Data is everywhere. Big data, ambient data, real-time, benchmarking – there’s so much that there’s no one metric or one way of using it that works for every company or every industry. The data leaders are the ones who take risks, who look at all the information available and decide what matters right now. We’re spotlighting these innovators in this “Data that Matters” blog series. We’re talking to people in various roles across multiple industries to see how they collect, make sense of, and act on their data. Read the full series.
Today we’re hearing from the president of The Blaze, Betsy Morgan. Betsy’s previous experience as CEO of The Huffington Post and her current role building The Blaze – through an audience-focused, risk-taking, iterative approach to content creation – has been driven by the use of transparent, democratic data by every newsroom team.
I’m a big believer that unless the whole company understands your audience, then nothing is going to work for you.
At CBS, Huffington Post, and now The Blaze, we’ve always concentrated really, really closely on audience. Who are they? How are they interacting? Who’s new and who’s loyal? We think in the context of the audience.
At The Blaze, we’re looking at a potential audience that’s about 50+ million people; how do we retain those who are seeing us and how do we get new people every day? We have to have a really good sense of who’s coming to the site, when, and on a very immediate basis.
That’s why Omniture didn’t work: it wasn’t real time enough, and it was too backward looking. We need to understand the flow of things right away.
That’s why only having an audience measurement team doesn’t work. Everyone has to care about audience measurement and content, all the time, and in real time.
If tech is sitting alone, and product is sitting alone and editorial is sitting alone, and they’re solving problems discretely – then editors largely ignore the needs of tech, and vice versa.

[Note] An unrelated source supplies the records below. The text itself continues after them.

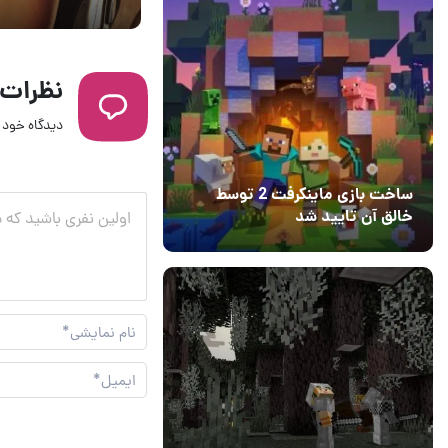
شد!
نظرات
دیدگاه خود ر
ساخت بازی ماینکرفت 2 توسط
خالق آن تایید شد
04 آبان 1403
۱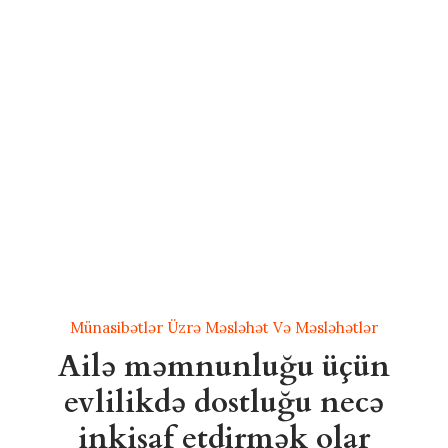
Münasibətlər Üzrə Məsləhət Və Məsləhətlər
Ailə məmnunluğu üçün
evlilikdə dostluğu necə
inkişaf etdirmək olar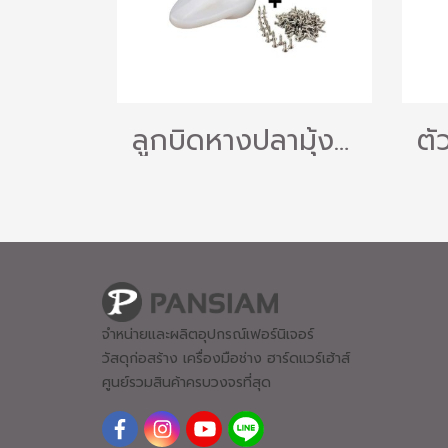
ลูกบิดหางปลามุ้งลวด ตัวล็อคมุ้งลวด หน้าต่าง ประตู พร้อมสกรู แพ็ค 10/20/50 ชุด
จำหน่ายและผลิตอุปกรณ์เฟอร์นิเจอร์
วัสดุก่อสร้าง เครื่องมือช่าง ฮาร์ดแวร์
เฮ้าส์
ศูนย์รวมสินค้าครบวงจรที่สุด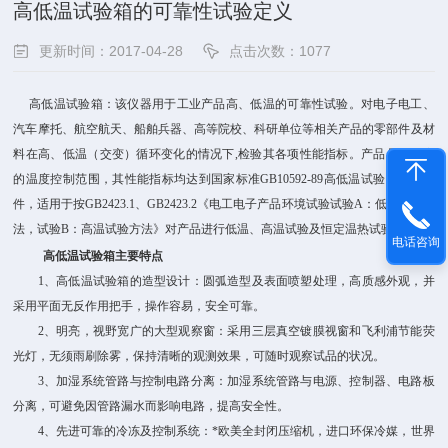
高低温试验箱的可靠性试验定义
更新时间：2017-04-28
点击次数：1077
高低温试验箱：该仪器用于工业产品高、低温的可靠性试验。对电子电工、
汽车摩托、航空航天、船舶兵器、高等院校、科研单位等相关产品的零部件及材
料在高、低温（交变）循环变化的情况下,检验其各项性能指标。产品具有较宽
的温度控制范围，其性能指标均达到国家标准GB10592-89高低温试验箱技术条
件，适用于按GB2423.1、GB2423.2《电工电子产品环境试验试验A：低温试验方
法，试验B：高温试验方法》对产品进行低温、高温试验及恒定温热试验。
电话咨询
高低温试验箱主要特点
1、高低温试验箱的造型设计：圆弧造型及表面喷塑处理，高质感外观，并
采用平面无反作用把手，操作容易，安全可靠。
2、明亮，视野宽广的大型观察窗：采用三层真空镀膜视窗和飞利浦节能荧
光灯，无须雨刷除雾，保持清晰的观测效果，可随时观察试品的状况。
3、加湿系统管路与控制电路分离：加湿系统管路与电源、控制器、电路板
分离，可避免因管路漏水而影响电路，提高安全性。
4、先进可靠的冷冻及控制系统：*欧美全封闭压缩机，进口环保冷媒，世界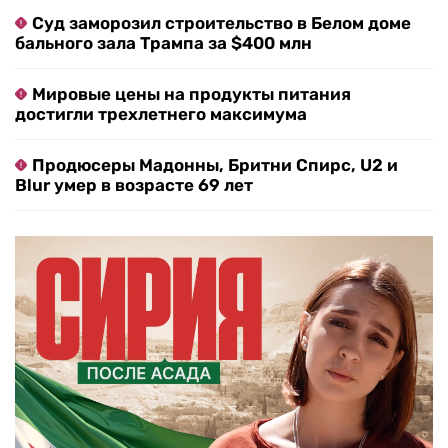
Суд заморозил строительство в Белом доме
бального зала Трампа за $400 млн
Мировые цены на продукты питания
достигли трехлетнего максимума
Продюсеры Мадонны, Бритни Спирс, U2 и
Blur умер в возрасте 69 лет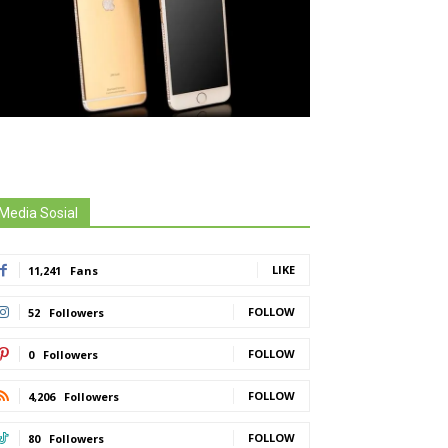
Media Sosial
LIKE
11,241
Fans
FOLLOW
52
Followers
FOLLOW
0
Followers
FOLLOW
4,206
Followers
FOLLOW
80
Followers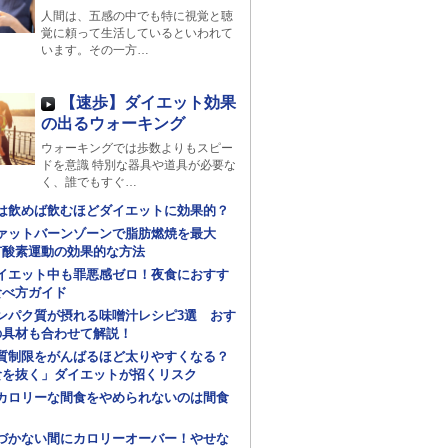
人間は、五感の中でも特に視覚と聴
覚に頼って生活しているといわれて
います。その一方…
【速歩】ダイエット効果
の出るウォーキング
ウォーキングでは歩数よりもスピー
ドを意識 特別な器具や道具が必要な
く、誰でもすぐ…
は飲めば飲むほどダイエットに効果的？
ァットバーンゾーンで脂肪燃焼を最大
有酸素運動の効果的な方法
イエット中も罪悪感ゼロ！夜食におすす
食べ方ガイド
ンパク質が摂れる味噌汁レシピ3選 おす
の具材も合わせて解説！
質制限をがんばるほど太りやすくなる？
食を抜く」ダイエットが招くリスク
カロリーな間食をやめられないのは間食
づかない間にカロリーオーバー！やせな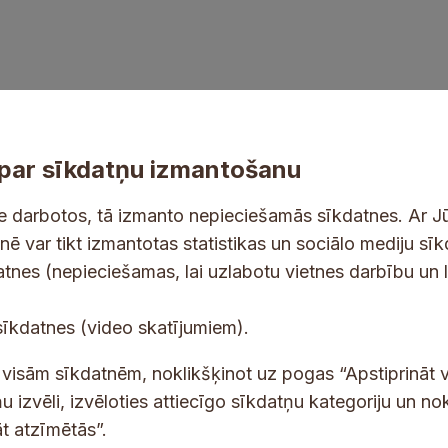
par sīkdatņu izmantošanu
ne darbotos, tā izmanto nepieciešamās sīkdatnes. Ar J
tnē var tikt izmantotas statistikas un sociālo mediju sī
tes un jaunumus savā e-pastā
datnes (nepieciešamas, lai uzlabotu vietnes darbību un 
E
sīkdatnes (video skatījumiem).
-
p
 saņemšanai e-pastā.
t visām sīkdatnēm, noklikšķinot uz pogas “Apstiprināt v
a
u izvēli, izvēloties attiecīgo sīkdatņu kategoriju un no
s
t atzīmētās”.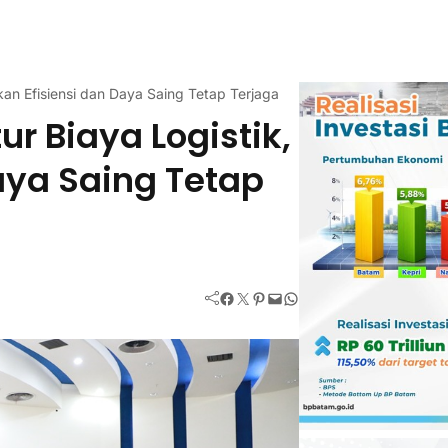
ikan Efisiensi dan Daya Saing Tetap Terjaga
ur Biaya Logistik,
aya Saing Tetap
Facebook
Twitter
Pinterest
Mail
WhatsApp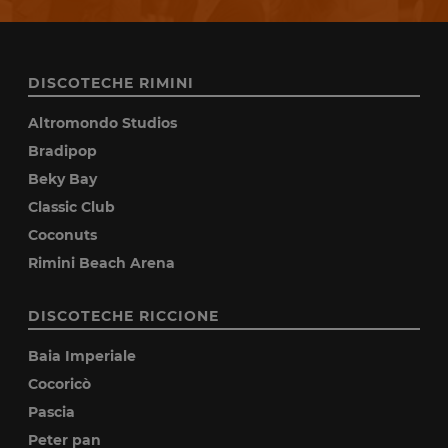
DISCOTECHE RIMINI
Altromondo Studios
Bradipop
Beky Bay
Classic Club
Coconuts
Rimini Beach Arena
DISCOTECHE RICCIONE
Baia Imperiale
Cocoricò
Pascia
Peter pan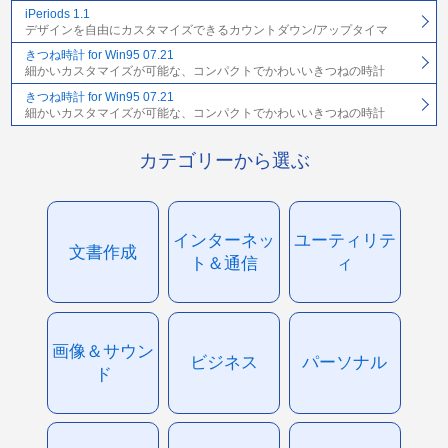
iPeriods 1.1
デザインを自由にカスタマイズできるカウントダウン/アップタイマ
きつね時計 for Win95 07.21
細かいカスタマイズが可能な、コンパクトでかわいいきつねの時計
きつね時計 for Win95 07.21
細かいカスタマイズが可能な、コンパクトでかわいいきつねの時計
カテゴリーから選ぶ
インターネッ
ユーティリテ
文書作成
ト＆通信
ィ
画像＆サウン
ビジネス
パーソナル
ド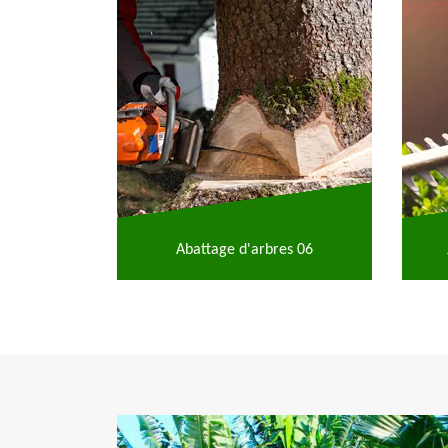
Abattage d'arbres 06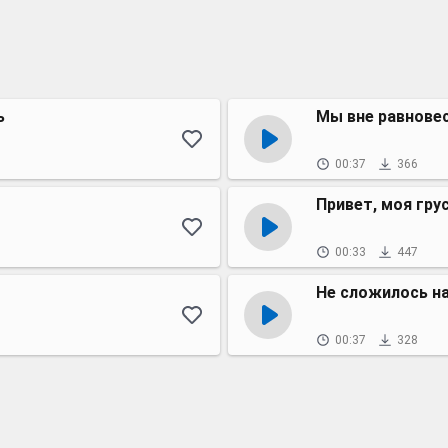
ь
Мы вне равнове
00:37
366
Привет, моя гру
00:33
447
Не сложилось н
00:37
328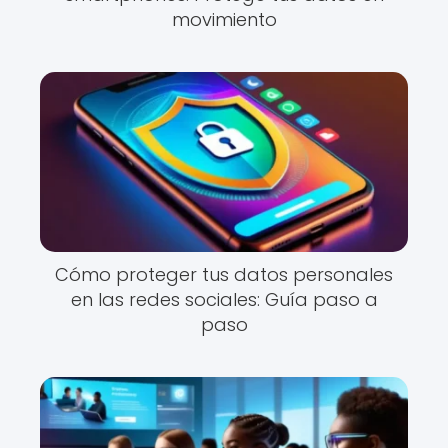
movimiento
Cómo proteger tus datos personales
en las redes sociales: Guía paso a
paso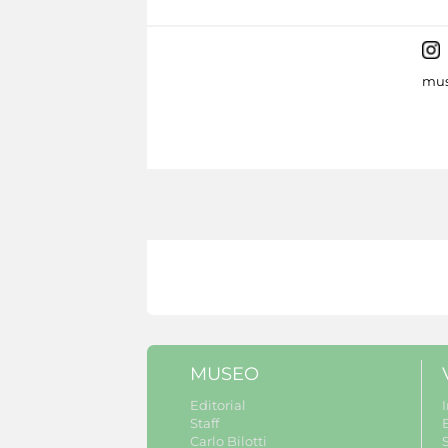
mus
MUSEO
Editorial
I
Staff
Carlo Bilotti
S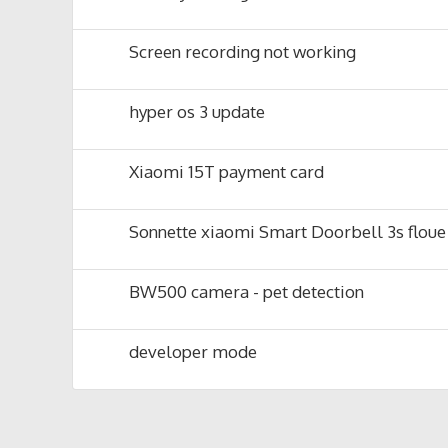
Screen recording not working
hyper os 3 update
Xiaomi 15T payment card
Sonnette xiaomi Smart Doorbell 3s floue
BW500 camera - pet detection
developer mode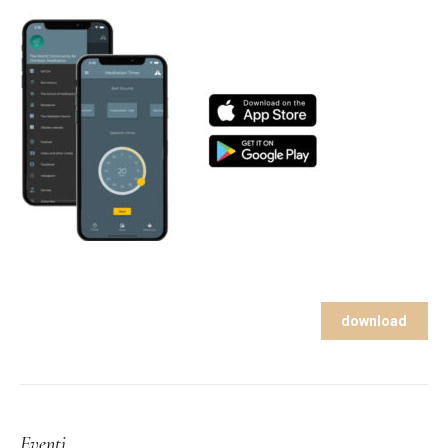
download
Eventi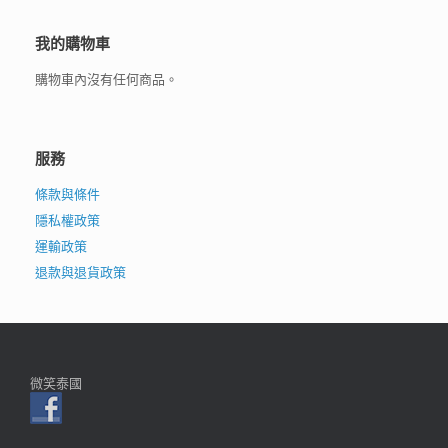
我的購物車
購物車內沒有任何商品。
服務
條款與條件
隱私權政策
運輸政策
退款與退貨政策
微笑泰國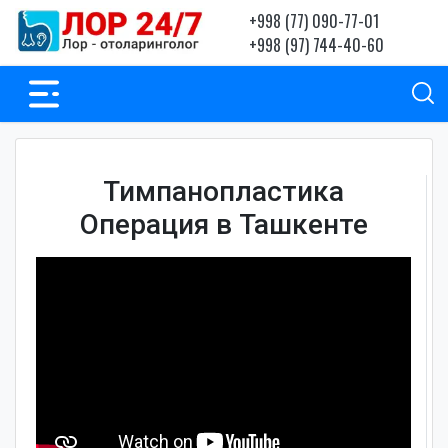
+998 (77) 090-77-01
+998 (97) 744-40-60
Тимпанопластика
Операция в Ташкенте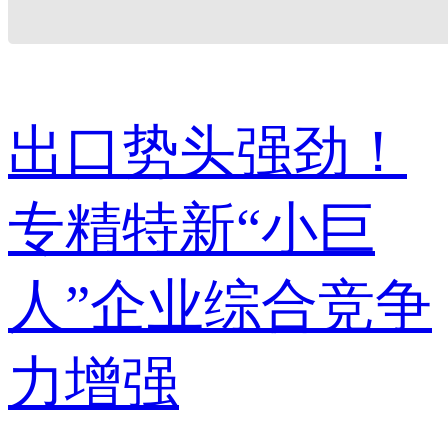
出口势头强劲！
专精特新“小巨
人”企业综合竞争
力增强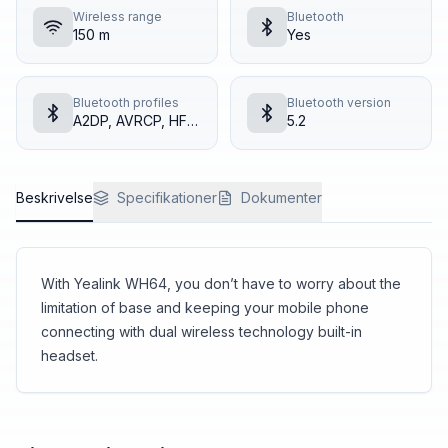
Wireless range
Bluetooth
150 m
Yes
Bluetooth profiles
Bluetooth version
A2DP, AVRCP, HFP, SPP
5.2
Beskrivelse
Specifikationer
Dokumenter
With Yealink WH64, you don’t have to worry about the
limitation of base and keeping your mobile phone
connecting with dual wireless technology built-in
headset.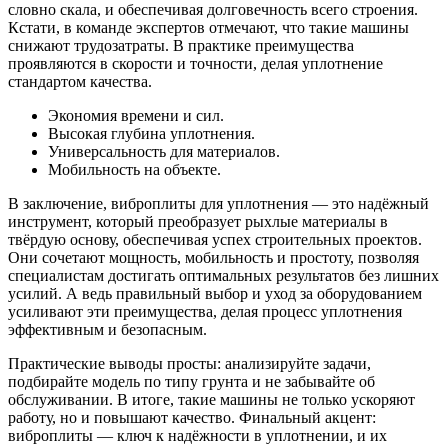
словно скала, и обеспечивая долговечность всего строения.
Кстати, в команде экспертов отмечают, что такие машины
снижают трудозатраты. В практике преимущества
проявляются в скорости и точности, делая уплотнение
стандартом качества.
Экономия времени и сил.
Высокая глубина уплотнения.
Универсальность для материалов.
Мобильность на объекте.
В заключение, виброплиты для уплотнения — это надёжный
инструмент, который преобразует рыхлые материалы в
твёрдую основу, обеспечивая успех строительных проектов.
Они сочетают мощность, мобильность и простоту, позволяя
специалистам достигать оптимальных результатов без лишних
усилий. А ведь правильный выбор и уход за оборудованием
усиливают эти преимущества, делая процесс уплотнения
эффективным и безопасным.
Практические выводы просты: анализируйте задачи,
подбирайте модель по типу грунта и не забывайте об
обслуживании. В итоге, такие машины не только ускоряют
работу, но и повышают качество. Финальный акцент:
виброплиты — ключ к надёжности в уплотнении, и их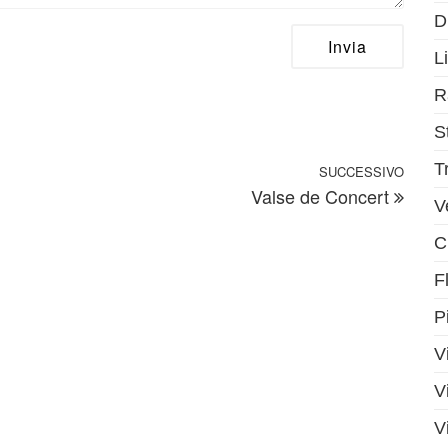
D
Li
R
S
T
SUCCESSIVO
Artic
Valse de Concert
V
C
F
P
V
V
V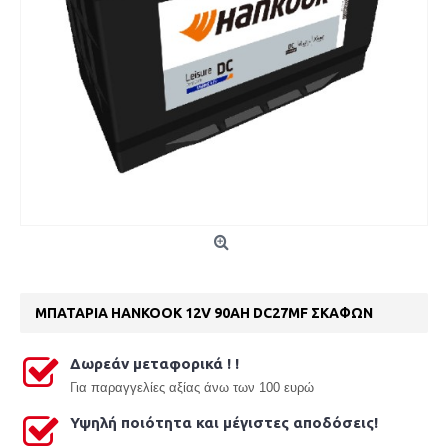
ΜΠΑΤΑΡΙΑ HANKOOK 12V 90AH DC27MF ΣΚΑΦΩΝ
Δωρεάν μεταφορικά ! !
Γ
ια παραγγελίες αξίας άνω των 100 ευρώ
Υψηλή ποιότητα και μέγιστες αποδόσεις!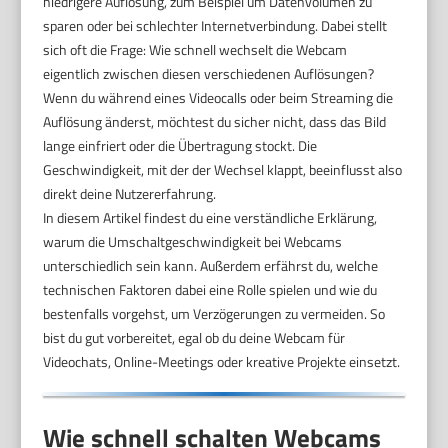
niedrigere Auflösung, zum Beispiel um Datenvolumen zu
sparen oder bei schlechter Internetverbindung. Dabei stellt
sich oft die Frage: Wie schnell wechselt die Webcam
eigentlich zwischen diesen verschiedenen Auflösungen?
Wenn du während eines Videocalls oder beim Streaming die
Auflösung änderst, möchtest du sicher nicht, dass das Bild
lange einfriert oder die Übertragung stockt. Die
Geschwindigkeit, mit der der Wechsel klappt, beeinflusst also
direkt deine Nutzererfahrung.
In diesem Artikel findest du eine verständliche Erklärung,
warum die Umschaltgeschwindigkeit bei Webcams
unterschiedlich sein kann. Außerdem erfährst du, welche
technischen Faktoren dabei eine Rolle spielen und wie du
bestenfalls vorgehst, um Verzögerungen zu vermeiden. So
bist du gut vorbereitet, egal ob du deine Webcam für
Videochats, Online-Meetings oder kreative Projekte einsetzt.
Wie schnell schalten Webcams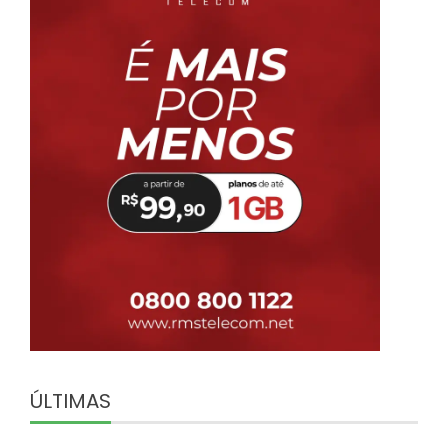
ÚLTIMAS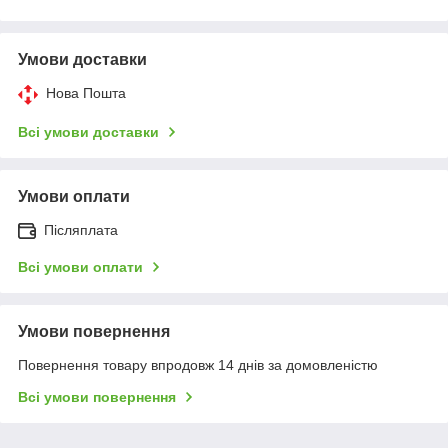
Умови доставки
Нова Пошта
Всі умови доставки
Умови оплати
Післяплата
Всі умови оплати
Умови повернення
Повернення товару впродовж 14 днів за домовленістю
Всі умови повернення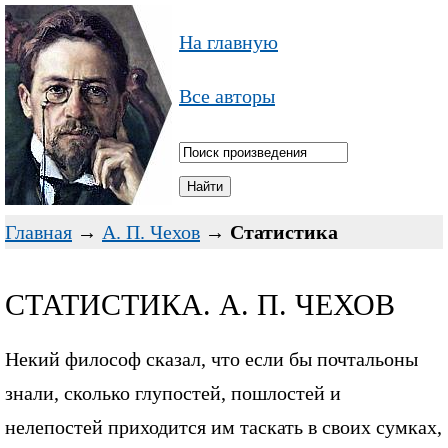
На главную
Все авторы
Главная
→
А. П. Чехов
→
Статистика
СТАТИСТИКА. А. П. ЧЕХОВ
Некий философ сказал, что если бы почтальоны
знали, сколько глупостей, пошлостей и
нелепостей приходится им таскать в своих сумках,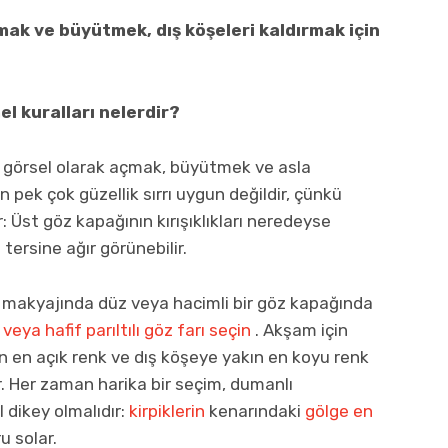
mak ve büyütmek, dış köşeleri kaldırmak için
l kuralları nelerdir?
i görsel olarak açmak, büyütmek ve asla
 pek çok güzellik sırrı uygun değildir, çünkü
 Üst göz kapağının kırışıklıkları neredeyse
tersine ağır görünebilir.
z makyajında ​​düz veya hacimli bir göz kapağında
veya hafif parıltılı göz farı seçin
. Akşam için
ın en açık renk ve dış köşeye yakın en koyu renk
. Her zaman harika bir seçim, dumanlı
 dikey olmalıdır:
kirpiklerin
kenarındaki
gölge en
u solar.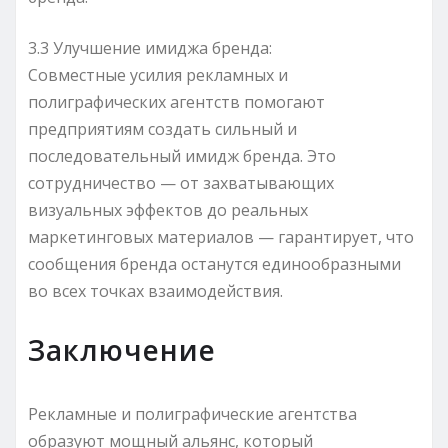
3.3 Улучшение имиджа бренда:
Совместные усилия рекламных и
полиграфических агентств помогают
предприятиям создать сильный и
последовательный имидж бренда. Это
сотрудничество — от захватывающих
визуальных эффектов до реальных
маркетинговых материалов — гарантирует, что
сообщения бренда останутся единообразными
во всех точках взаимодействия.
Заключение
Рекламные и полиграфические агентства
образуют мощный альянс, который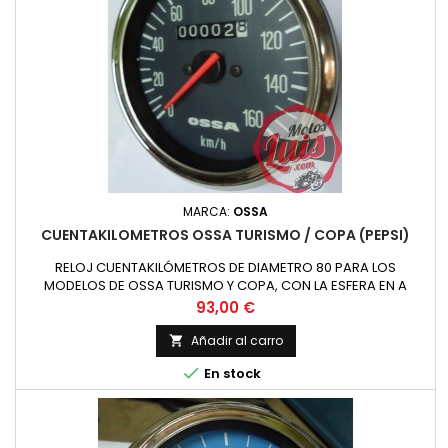
MARCA:
OSSA
CUENTAKILOMETROS OSSA TURISMO / COPA (PEPSI)
RELOJ CUENTAKILÓMETROS DE DIAMETRO 80 PARA LOS
MODELOS DE OSSA TURISMO Y COPA, CON LA ESFERA EN A
Precio
93,00 €
Añadir al carro


En stock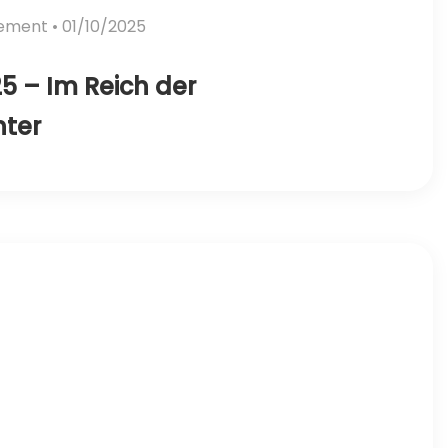
vement
• 01/10/2025
5 – Im Reich der
hter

It’s so key to take editing teams and tech teams and put them on a level playing field; no hierarchy. And, everything is completely collaborative. It drove the growth at HuffPost, and we do pretty much the same thing here.
Having every team within your organization work together to solve a problem changes everything.
For example, in the last 24 hours, we’ve had two stories do uncharacteristically well with traffic coming primarily from Twitter. The person who noticed the spike on Chartbeat wasn’t even the author or editor of the piece — he was someone on the tech team. Which is great! Everyone is looking at our data at once. It’s no one person’s responsibility.
And, then you can try a lot of different stuff. You can take risks. If it’s just one person’s eye on things then you’re not solving big problems, you’re getting little things done.
The big problem with legacy media companies is that they’re trying to preserve audience. We wake up every day with the goal of growing our audience.
Everything is additive. The more iterative you are – and the better you iterate – the more your audience will reward you. It shows that you care about improvement, be it big or small. The iteration is the easy part. The hardest thing about data is that when a lot is thrown at you, how do you determine, what matters?
So, we’ve always concentrated on some very basic metrics.
How many people come to the site in a month?
How many in a day?
How many people are on the site over a given hour?
If we’re doing things right, then everyone in the company knows those numbers. After that, it’s a drill down to find the problems. We try to figure out what we’re not doing right and how we can do it better, obsess over it, and then make some changes.
Eventually, that particular problem won’t be interesting anymore, and we’ll move on and fix something else.
This week for example, we’re obsessing over Facebook geographic data from a few specific cities.
It may be useless. It may lead to nothing. But usually it leads to something — some other problem to solve or question to answer.
Data just starts the conversation, and that’s what matters.
One of the reasons companies don’t share data externally is because they treat data as punishment, which isn’t useful at all. Data as a pat on the back is useless too. Data needs to be used as a conversation starter – a way of getting people to think about things in a different way.
For example, our weekend traffic since the spring has been enormous, and that started a conversation about our audience.
Are they catching up on news over the weekend more? Do we need to add more recap and analysis stories?
One of the worst things an editor said to me a long, long time ago was: “Betsy, it’s a slow news day/week/month.” What is that? Slow news day? Weren’t there tons of interesting stories published today?
That’s just not how we think about things here.
And, it’s not how sites that we admire think about things – like the Gawker or the Buzzfeed families. I’ve always loved them (especially Jonah Peretti, my former partner in crime at HuffPost). Both sites have always been really ahead of the curve, and we watch and learn from them all the time.
Of course, we also learn from HuffPost, who continue to do smart and innovative things that are clearly always informed by the data they have.
And, Flipboard, also, gives such a customized and relevant user experience for content. And, as a result, their audience reach is really far and diverse. They understand their audience.
When you think about innovators, you think about these guys: Companies that make decisions based on what matters for their audience, are hyper transparent about the data they collect, and who take risks – big and small.